Notes indiennes

Premier séjour en Inde après 17 ans d’allégeance à la Chine. J’avoues avoir un peu honte d’avoir négligé si longtemps cette autre Asie. J’espère avoir assez d’une vie pour attraper quelques bribes de cette terre continent, où l’on respecte les maîtres, les vaches et où tout ce que l’on cache dans nos contrées modernes, l’ultime pauvreté, la maladie, la mort existent d’une manière béante aux côtés de la beauté pure des formes, des couleurs et des individus.
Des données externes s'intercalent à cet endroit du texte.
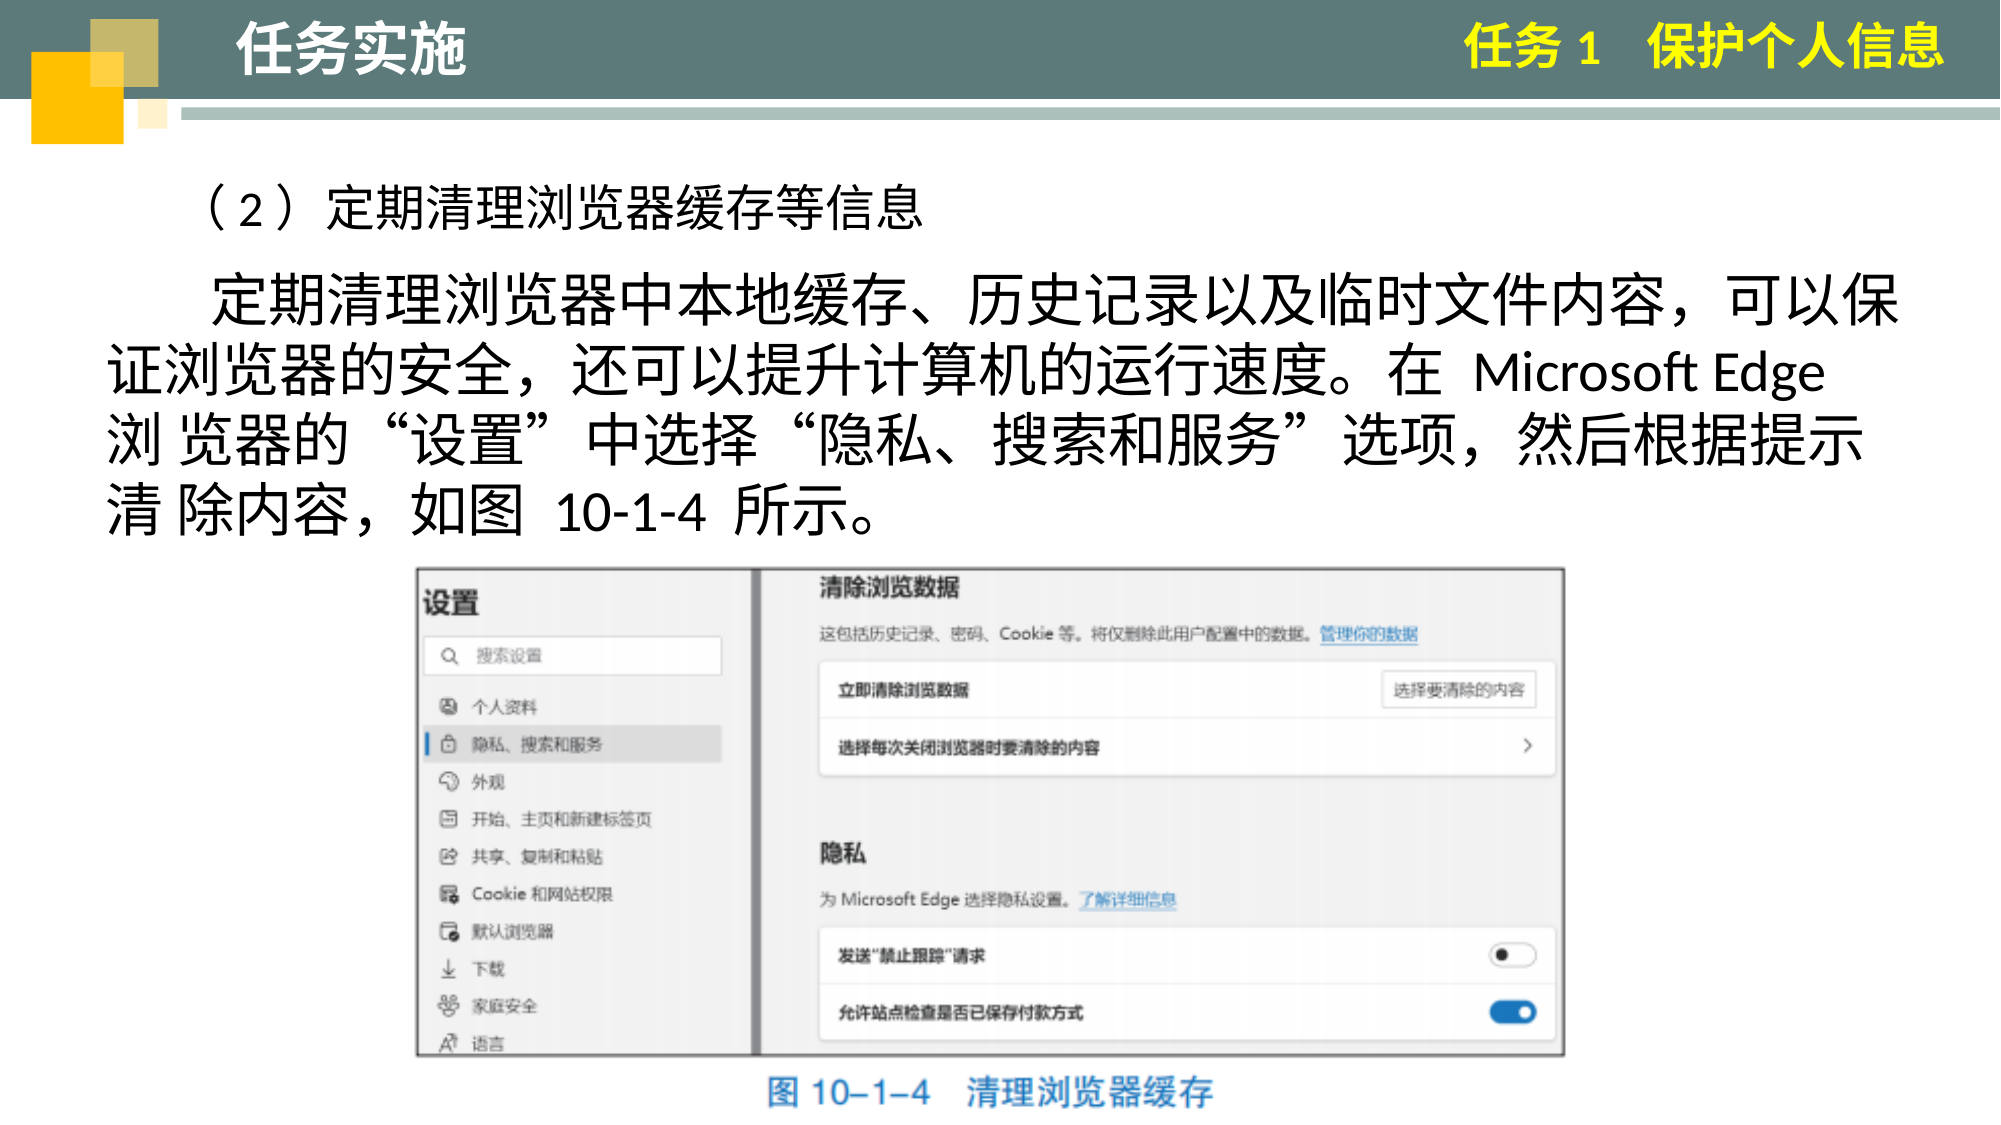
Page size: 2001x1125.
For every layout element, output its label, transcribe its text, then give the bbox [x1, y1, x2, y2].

Après un moment passé le week end dans un fort multi centenaire reconverti en palais labyrinthique niché sur flanc de collines, nous reprenons la route de Delhi mais ne tardons pas à être bloqués à l’entrée de l’autoroute. Apparemment des foules mécontentes manifestent dans Delhi et on a bloqué la route pour laisser place à un haut dirigeant qui vient pour des négociations. Tout est un peu flou, sur le bas côté, tout le monde y va de son interprétation, le hindi fuse comme des bulles dans la bouche des hommes. On parle de grève des étudiants, d’une jacquerie et puis plus tard j’apprends dans Libé qu’il s’agissait d’une émeute lié au système des castes…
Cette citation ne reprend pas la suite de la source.